Exercise:
Retype the lines that follow exactly as they appear, leaving out the pictures.
Supplied records section start
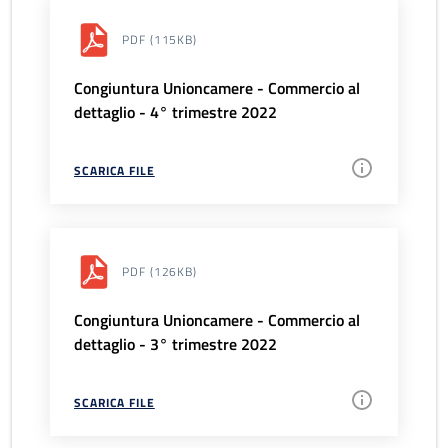
PDF
(115KB)
Congiuntura Unioncamere - Commercio al
dettaglio - 4° trimestre 2022
SCARICA FILE
PDF
(126KB)
Congiuntura Unioncamere - Commercio al
dettaglio - 3° trimestre 2022
SCARICA FILE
Supplied records section end
Task result:
PDF
(115KB)
Congiuntura Unioncamere - Commercio al
dettaglio - 4° trimestre 2022
SCARICA FILE
PDF
(126KB)
Congiuntura Unioncamere - Commercio al
dettaglio - 3° trimestre 2022
SCARICA FILE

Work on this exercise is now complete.